Et tout le monde se rassembla, s’accroupit en rond, et l’on s’arma de petits bâtonnets, de laque ou d’ivoire, que l’on tient d’une seule main et que l’on fait manœuvrer comme des pinces. Chacun attaqua le repas.

Boïtoro était très gai ; il riait et plaisantait avec son futur beau-frère, tout en dévorant des yeux la belle Yamata.
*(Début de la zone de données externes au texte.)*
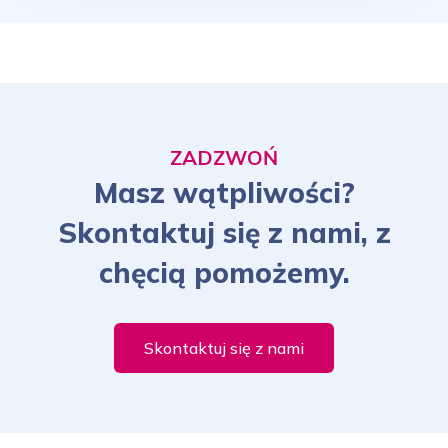
ZADZWOŃ
Masz wątpliwości?
Skontaktuj się z nami, z
chęcią pomożemy.
Skontaktuj się z nami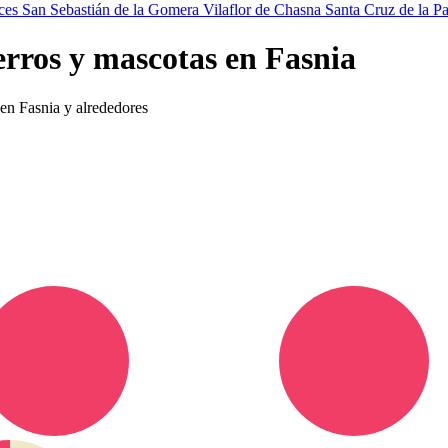
uces
San Sebastián de la Gomera
Vilaflor de Chasna
Santa Cruz de la 
erros y mascotas en Fasnia
 en Fasnia y alrededores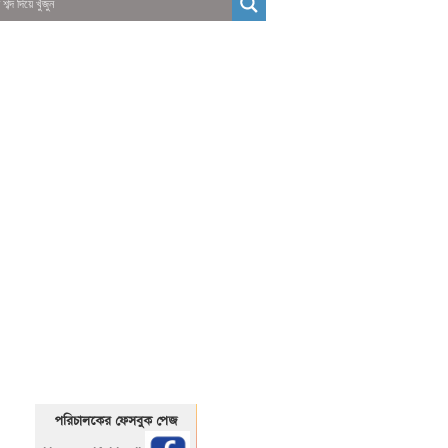
01325466920
1325466920
পরিচালকের ফেসবুক পেজ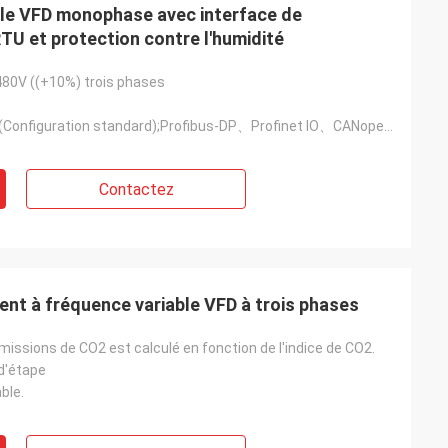
ble VFD monophase avec interface de
 et protection contre l'humidité
480V ((+10%) trois phases
Modbus RTU ((Configuration standard);Profibus-DP、Profinet IO、CANopen、Modbus TCP/IP、Ethercat、EtherNet
Contactez
ent à fréquence variable VFD à trois phases
issions de CO2 est calculé en fonction de l'indice de CO2.
d'étape
ble.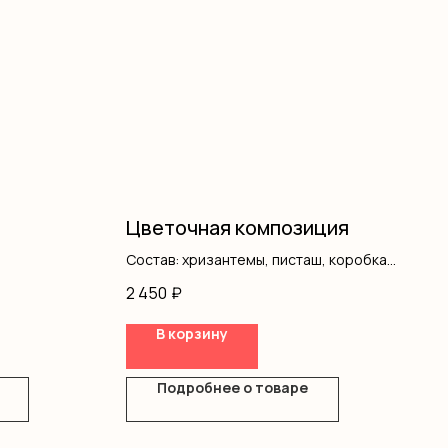
Цветочная композиция
Состав: хризантемы, писташ, коробка,
оазис
2 450
₽
В корзину
Подробнее о товаре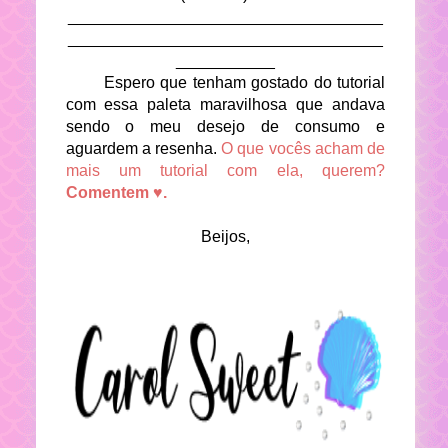
___________________________________
___________________________________
___________
Espero que tenham gostado do tutorial
com essa paleta maravilhosa que andava
sendo o meu desejo de consumo e
aguardem a resenha.
O que vocês acham de
mais um tutorial com ela, querem?
Comentem ♥.
Beijos,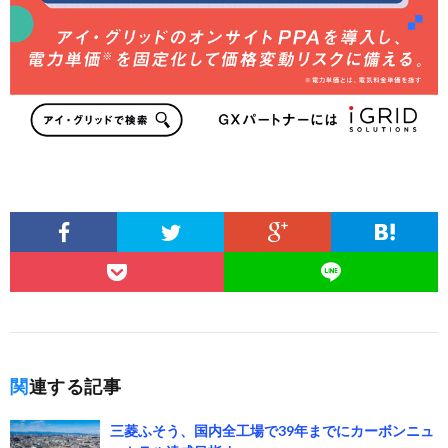
関連する記事
三菱ふそう、国内全工場で39年までにカーボンニュ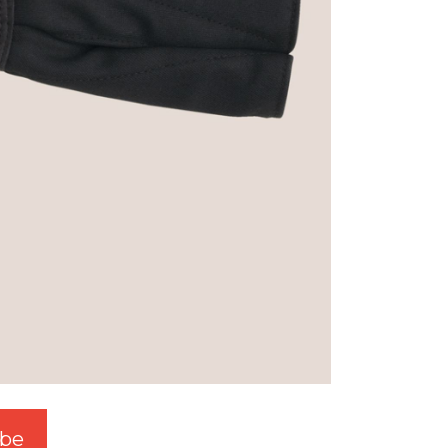
be
W3.SwgTw.Com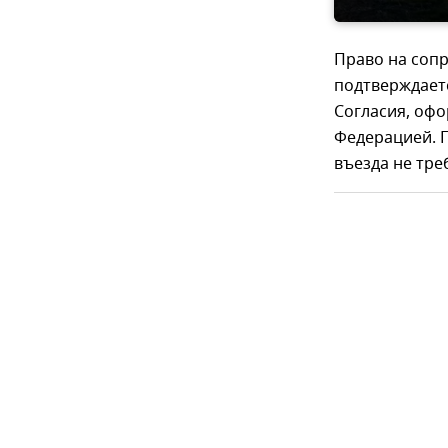
Право на соп
подтверждает
Согласия, офо
Федерацией. П
въезда не тре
Mizou, elle aussi, semblait heureuse : elle regardait Mïodjin en dessous avec des demi-sourires ; mais celui-ci, pâle et silencieux, tenait ses regards obstinément baissés et mangeait à peine.

Yamata, elle non plus, ne mangeait rien.

Fûten avait dit quelques mots à l’oreille de la chanteuse de légendes qui avait accordé son biva et chantait maintenant des vers qu’elle improvisait. Ces vers se rapportaient aux préoccupations secrètes de tous ; ils parlaient de jeunes gens, assis sur l’herbe, dînant ensemble pour la première fois. Songeant au repas de famille qui rassemble chaque jour ceux qui s’aiment, ils buvaient du saké dans des tasses emmaillotées de paille, mais pensaient qu’il serait plus doux de vider le joli vase à deux goulots où l’on boit le jour des noces.